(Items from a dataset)

/---

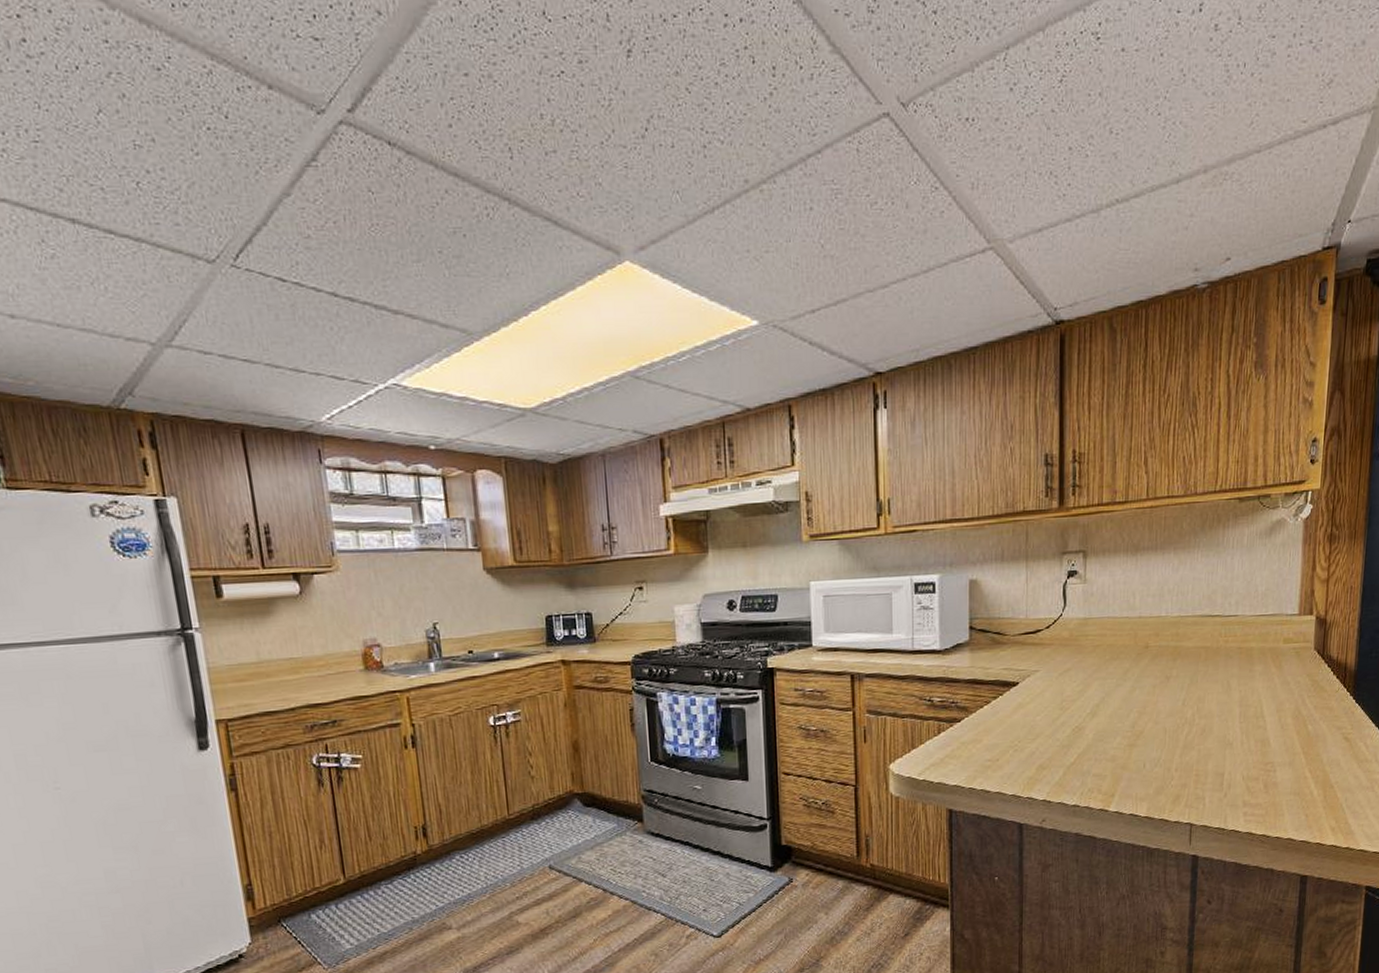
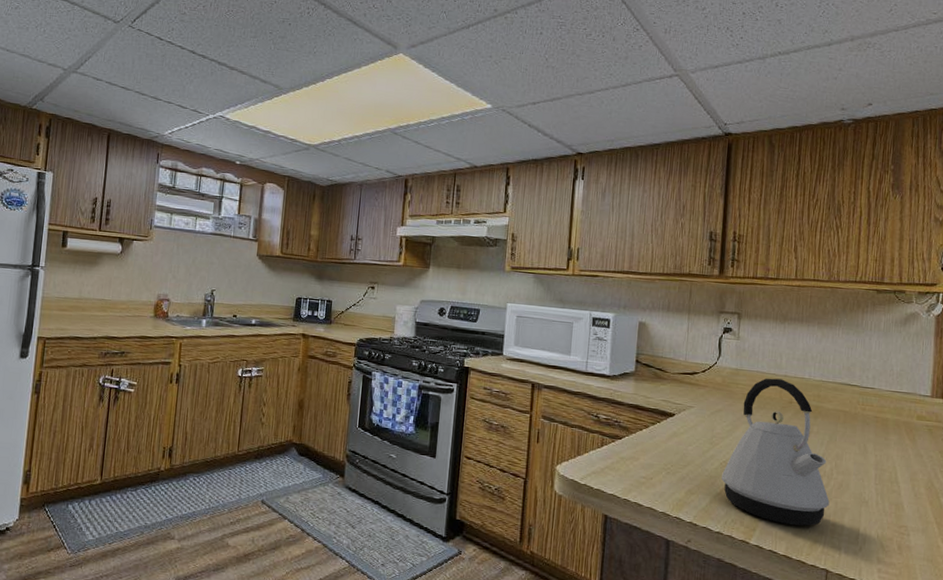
kettle: none [1075,621,1192,784] -> present [721,378,830,526]

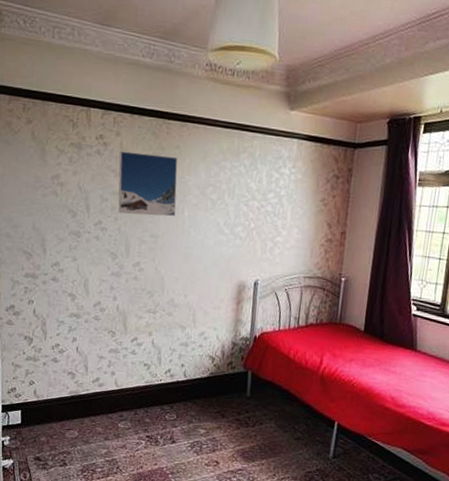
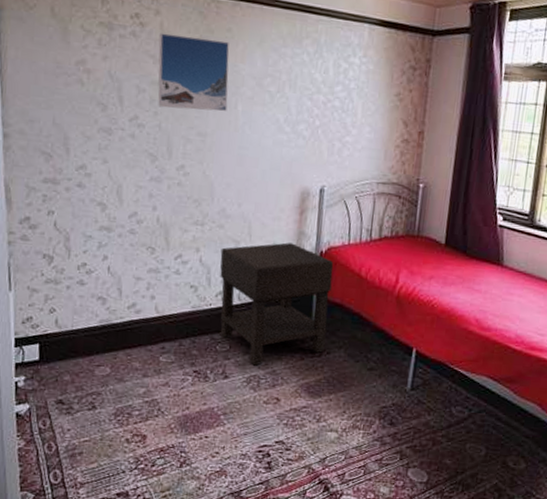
nightstand: none [168,328,266,433] -> present [220,242,334,366]

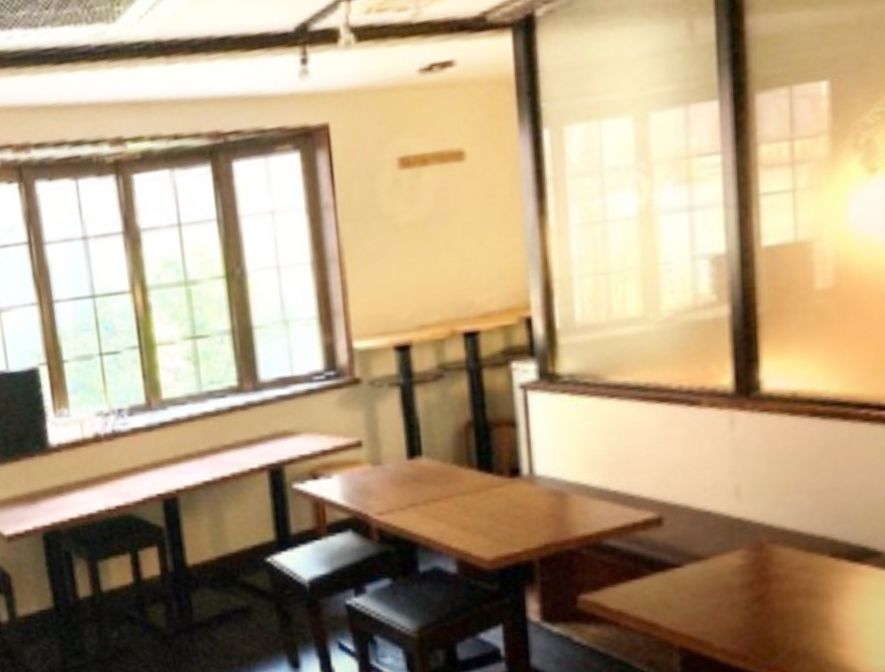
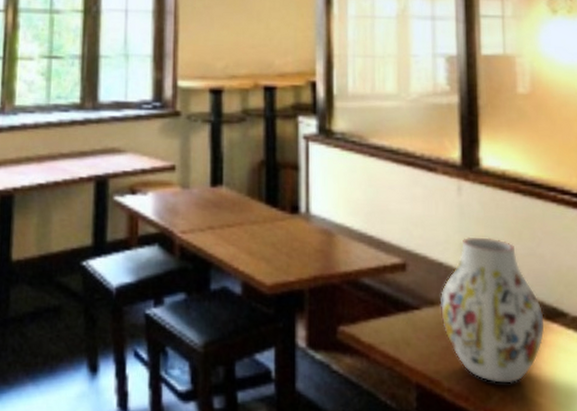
vase: none [708,474,850,638] -> present [440,236,545,384]

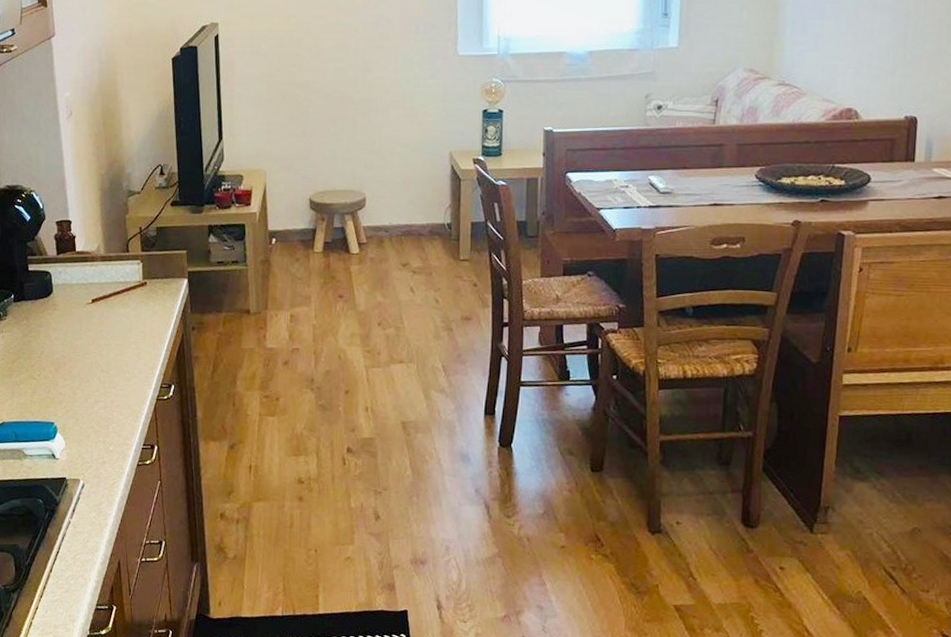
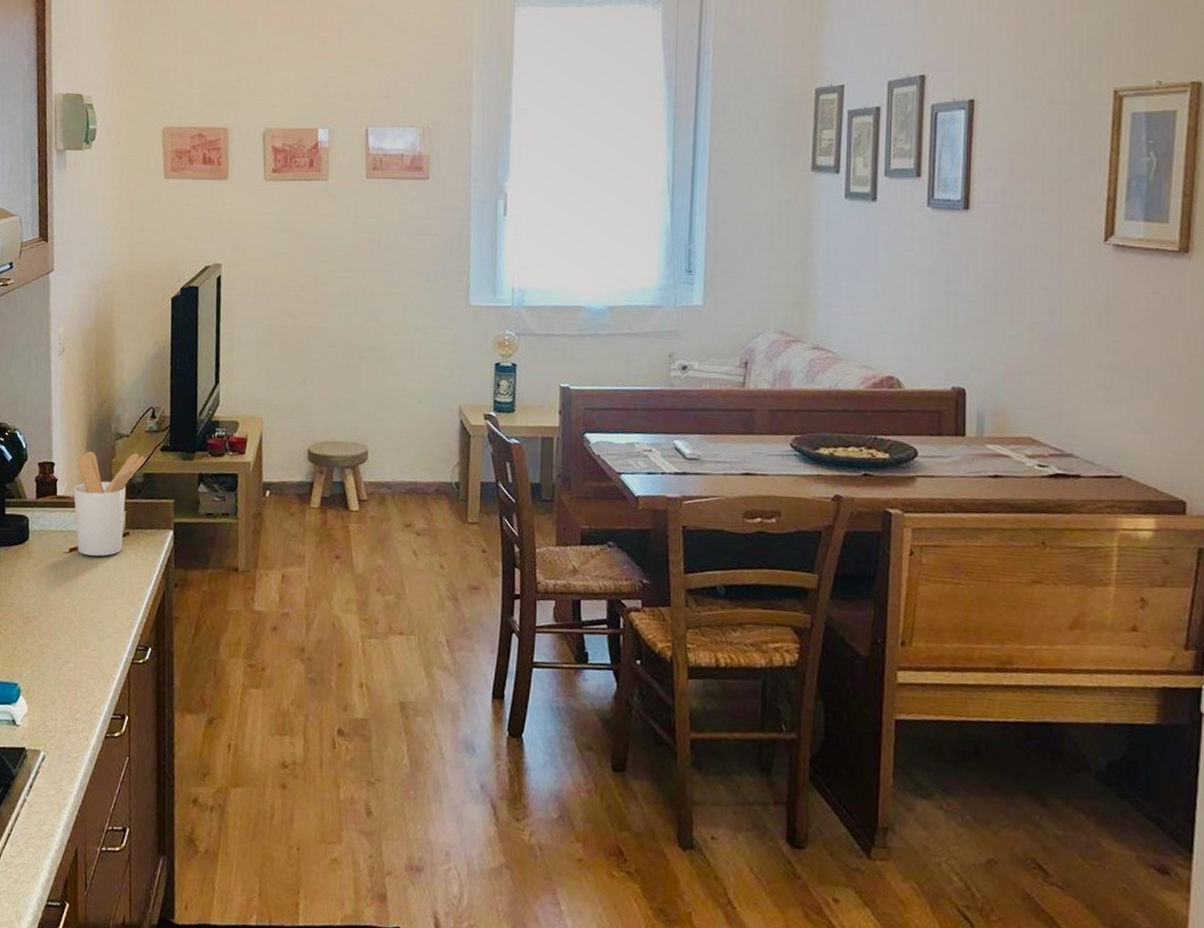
utensil holder: none [91,209,158,305] -> present [73,451,146,556]

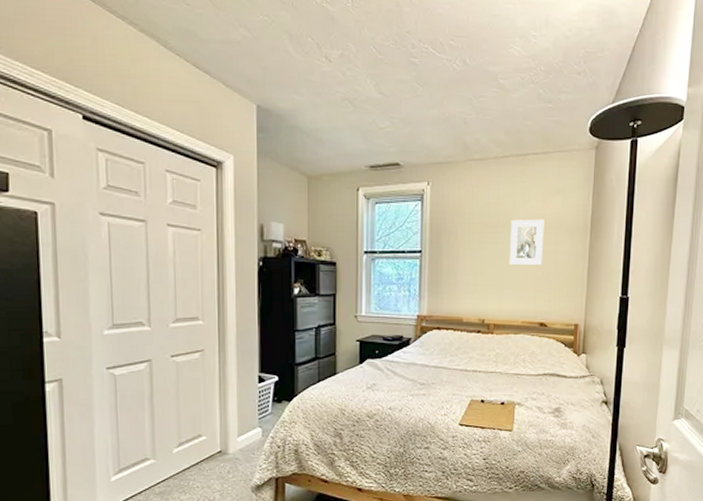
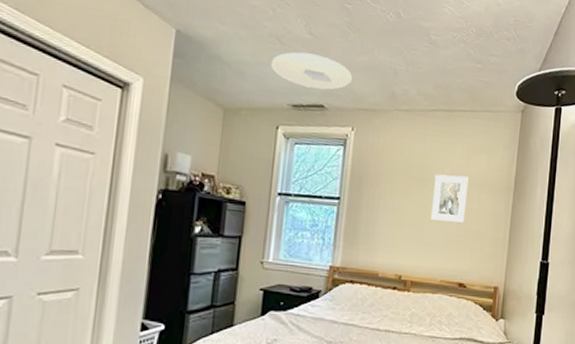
ceiling light: none [346,113,425,148] -> present [271,52,353,90]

\---

WORK ITEM:
Copy out, with no pictures, the lines from the one containing "nightstand: none [168,328,266,433]" through the last line of the data above, both ends included and each word unchanged.

RESPONSE BELOW:
nightstand: none [168,328,266,433] -> present [220,242,334,366]

vase: none [708,474,850,638] -> present [440,236,545,384]

utensil holder: none [91,209,158,305] -> present [73,451,146,556]

ceiling light: none [346,113,425,148] -> present [271,52,353,90]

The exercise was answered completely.